【注意報】野菜類、花き類、豆類にシロイチモジヨトウ 県内全域で多発のおそれ 兵庫県2025年8月7日
兵庫県病害虫防除所は、野菜類、花き類、豆類にシロイチモジヨトウが県内全域で多発のおそれがあるとして、8月7日に令和7年度病害虫発生予察注意報第3号を発表した。
兵庫県病害虫防除所によると、加西市と朝来市に設置しているシロイチモジヨトウ用のフェロモントラップで6月以降、平年を上回る誘殺が認められ、7月にも誘殺数は依然として多く推移している(図)。
7月の合計誘殺数は、加西市で164頭(平年の2.4倍)、朝来市で70頭(同5.4倍)と平年より多い。県内のねぎ、ピーマン、だいず栽培圃場で既に同種による被害が認められている。

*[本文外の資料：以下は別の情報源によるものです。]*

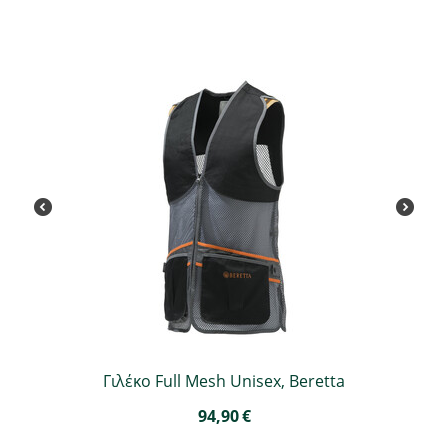
Γιλέκο Full Mesh Unisex, Beretta
94,90
€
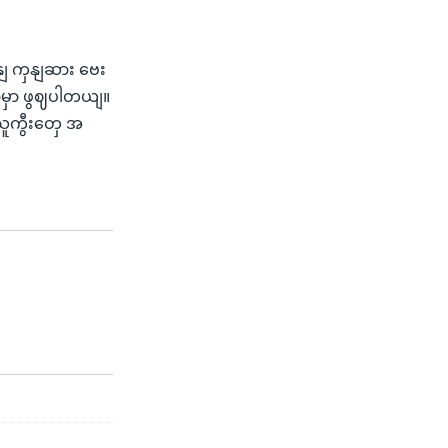
နျ ကှနျဆား ဗေး
မှာ ဖွဈပါတယျ။
သူကွီးတှေ အ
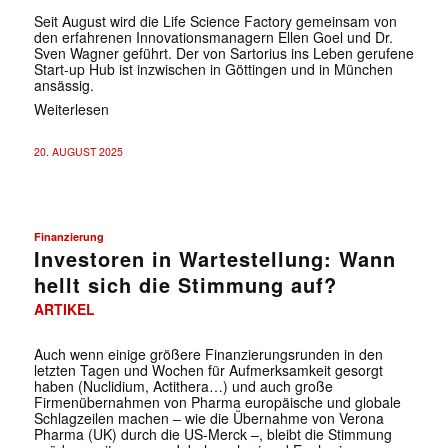
Seit August wird die Life Science Factory gemeinsam von
den erfahrenen Innovationsmanagern Ellen Goel und Dr.
Sven Wagner geführt. Der von Sartorius ins Leben gerufene
Start-up Hub ist inzwischen in Göttingen und in München
ansässig.
Weiterlesen
20. AUGUST 2025
Finanzierung
Investoren in Wartestellung: Wann
hellt sich die Stimmung auf?
ARTIKEL
Auch wenn einige größere Finanzierungsrunden in den
letzten Tagen und Wochen für Aufmerksamkeit gesorgt
haben (Nuclidium, Actithera…) und auch große
Firmenübernahmen von Pharma europäische und globale
Schlagzeilen machen – wie die Übernahme von Verona
Pharma (UK) durch die US-Merck –, bleibt die Stimmung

気象庁が7月22日に発表した近畿地方の3か月予報によると、8~10月の気温は平年より高く推移。シロイチモジヨトウの活動に好適な条件が続き、幼虫による被害が発生する恐れがある。近年、秋期にも気温が高く推移する傾向にあり、2024年のように10月以降も本種の発生が収まらず(図)、被害の発生が長期化することが懸念される。
同防除所では次のとおり防除対策を呼びかけている。
(1)シロイチモジヨトウは広食性で、加害作物は、ねぎ、たまねぎ、はくさい、ピーマン等の野菜類から、カーネーション、きく、トルコギキョウ等の花き類、だいず、あずき等の豆類と広範囲におよぶ(写真1)

(提供:兵庫県病害虫防除所)
(2)卵は鱗毛で覆われた卵塊で産み付けられ(写真2)、孵化直後の若齢幼虫は集団で加害する(写真3)。卵塊や分散前の若齢幼虫の早期発見に努め、速やかに捕殺する。
(提供:兵庫県病害虫防除所)
(3)成虫の産卵防止対策には防虫ネット(目合4mm以下)、黄色防蛾灯、性フェロモン剤(交信かく乱剤)の利用が有効。
(4)中・老齢幼虫(写真4)には殺虫剤の効果が低くなるため、薬剤防除は若齢幼虫期に行う。シロイチモジヨトウは全国的に薬剤抵抗性の発達事例が多く報告されている。兵庫県でも一部の薬剤で殺虫効果が低い事例を認めているため、薬剤散布後も防除効果の確認に努める。
(提供:兵庫県病害虫防除所)
(5)薬剤散布を行う場合は、産地や地域における薬剤の使用実態を考慮しながら、農作物病害虫・雑草防除指導指針等を参考に薬剤を選定し、農薬使用基準を守る。